__ОТРЫВОК__:
··········
Есть здесь партийная организация?
Встал белый Глаголин. Она посмотрела и говорит:
— Ясно! Нет партийной организации! Сядьте! Артист, эй вы там, артист!
Высунулся Джабраилов — он ангела играл в трико и с крылышками. Она ему:
— И вам не стыдно участвовать во всем этом безобразии?!
Тот маленький, клочки волос торчат, и он испуганно отвечает:
— Не стыдно.
— Вот видите, — обратилась она ко мне, — до чего вы всех довели. Весь театр надо разгонять. В этом театре есть советская власть?
Потом поэт Вознесенский пытался что-то сказать:
— Екатерина Алексеевна, все мы, как художники…
Она ему:
— Да сядьте вы, ваша позиция давно всем ясна! И вообще как вы сюда пробрались? Одна все это компания. Ясно. Что это такое нам показывают! Это же ведь иностранцам никуда даже ездить не надо, а просто прийти сюда (а они любят сюда приходить) и посмотреть, вот они все и увидят. Не надо ездить по стране. Здесь все показано. Можно сразу писать.
Тут вскакивает этот — Чаусов — и спрашивает:
— Екатерина Алексеевна, вы разрешите мне сказать от всего сердца?
Она ему говорит:
— Скажите, от молодежи.
Он ей:
— Екатерина Алексеевна, что же это такое они нам смеют показывать! Это же как крепостное право! Это же нельзя удержаться от гнева!
Она ему:
— Да, говори, говори им смело все.
И вот он возмущался, возмущался, но тут вмешался Можаев. Он зашагал по проходу и сказал Чаусову:
— Сядьте!
Тот сел. И Можаев ему так пальцем сделал:
— Ай-яй-яй-яй-яй, молодой человек, ай-яй-яй, такой молодой и так себя ведете, как жалкий карьерист. Что же из вас выйдет?
А министру:
— Как вам не стыдно, кого вы воспитываете, кого растите.
Те обалдели, а он ходил и читал им лекцию про то, что творится, что они себе позволяют, как разговаривают с нами. Он вошел в раж, стал весь красным. Вмазал целую речугу.
Случайно забыли выключить трансляцию, и весь театр слышал это обсуждение.
Потом Екатерина Алексеевна очухалась и сказала Можаеву:
— Ладно, с вами тоже все ясно, садитесь.
И тогда она обернулась ко мне:
— Что вы можете сказать на все это? Вы что думаете: подняли «Новый мир» на березу и хотите далеко с ним ушагать?
··········
__ЗАДАНИЕ__:
Перескажите короче абзац отрывка, который начинается словами «Да сядьте вы, ваша позиция», и сохраните его главные факты.

__СТРОКИ__:
··········
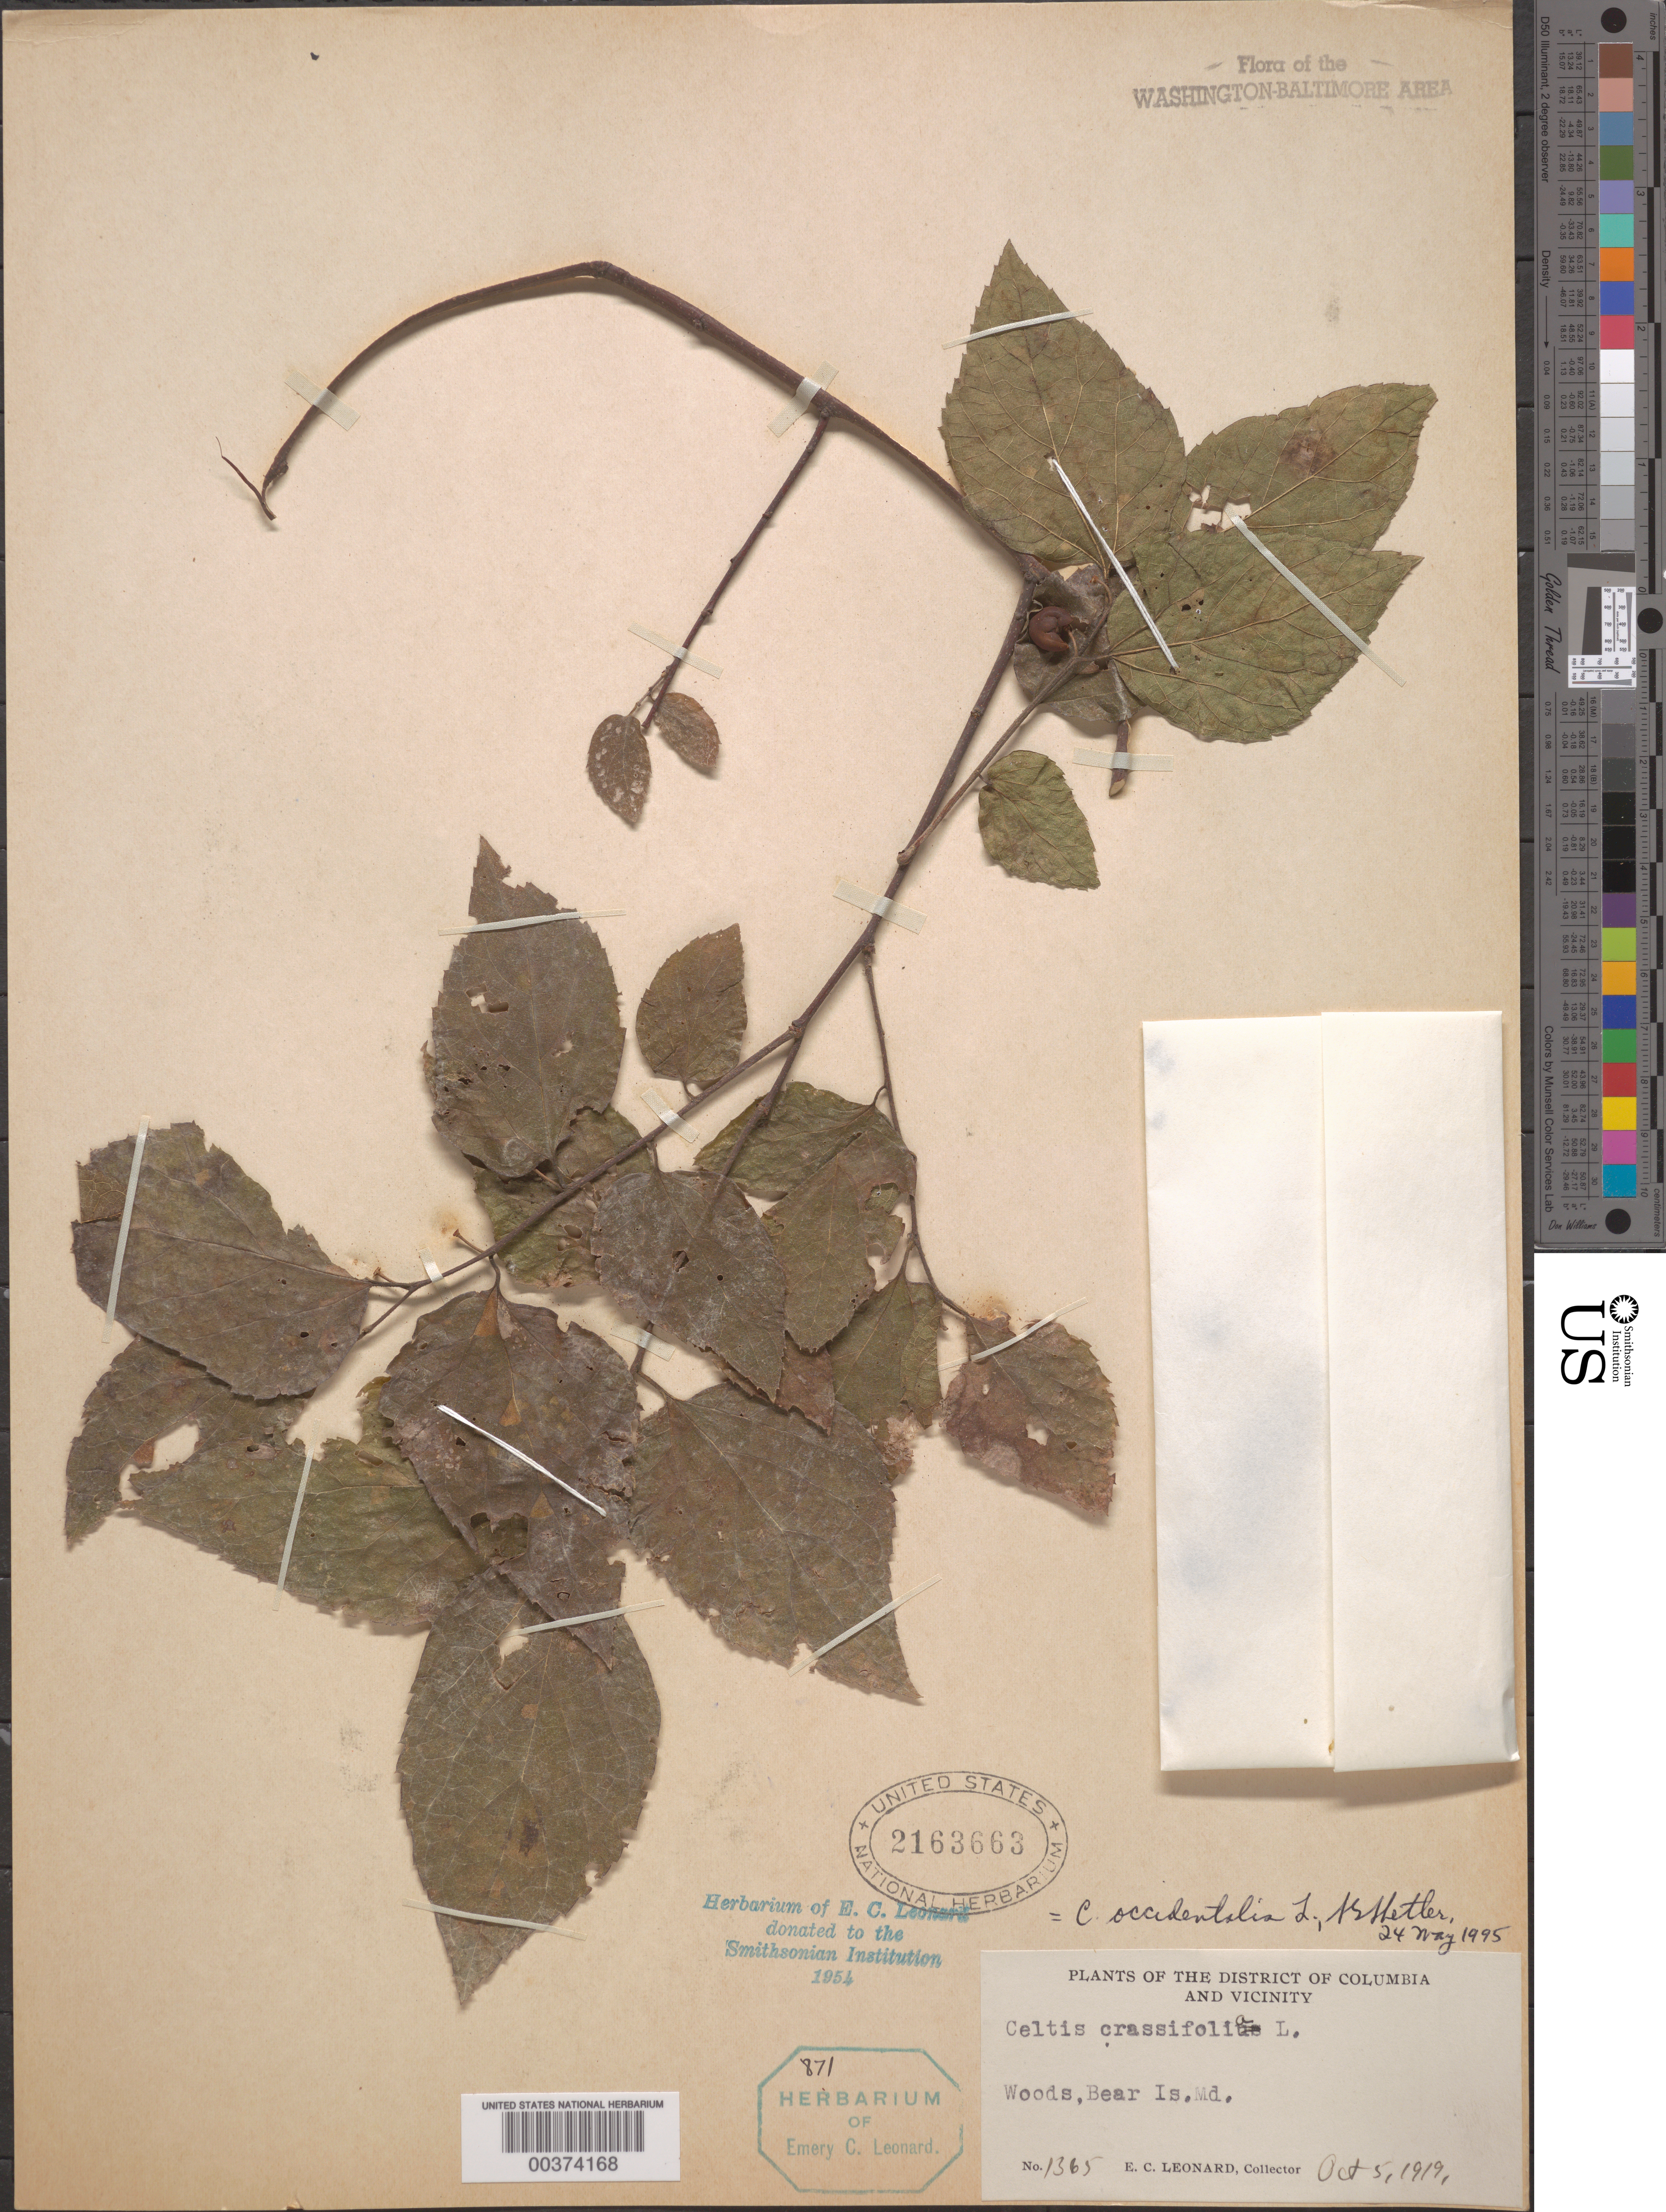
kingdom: Plantae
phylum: Tracheophyta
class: Magnoliopsida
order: Rosales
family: Cannabaceae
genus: Celtis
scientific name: Celtis occidentalis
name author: L.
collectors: E. C. Leonard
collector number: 1365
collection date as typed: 05 Oct 1919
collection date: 1919-10-05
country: United States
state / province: Maryland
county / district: Montgomery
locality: Bear Island C. & O. Canal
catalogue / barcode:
··········
__ПИСЬМЕННЫЙ ОТВЕТ__:
Екатерина Алексеевна велит поэту сесть. Его позиция давно всем ясна, и непонятно, как он сюда пробрался, ведь все они одна компания. По её словам, иностранцам незачем ездить по стране. Им достаточно прийти в этот театр, который они и так любят посещать, чтобы всё увидеть и сразу писать.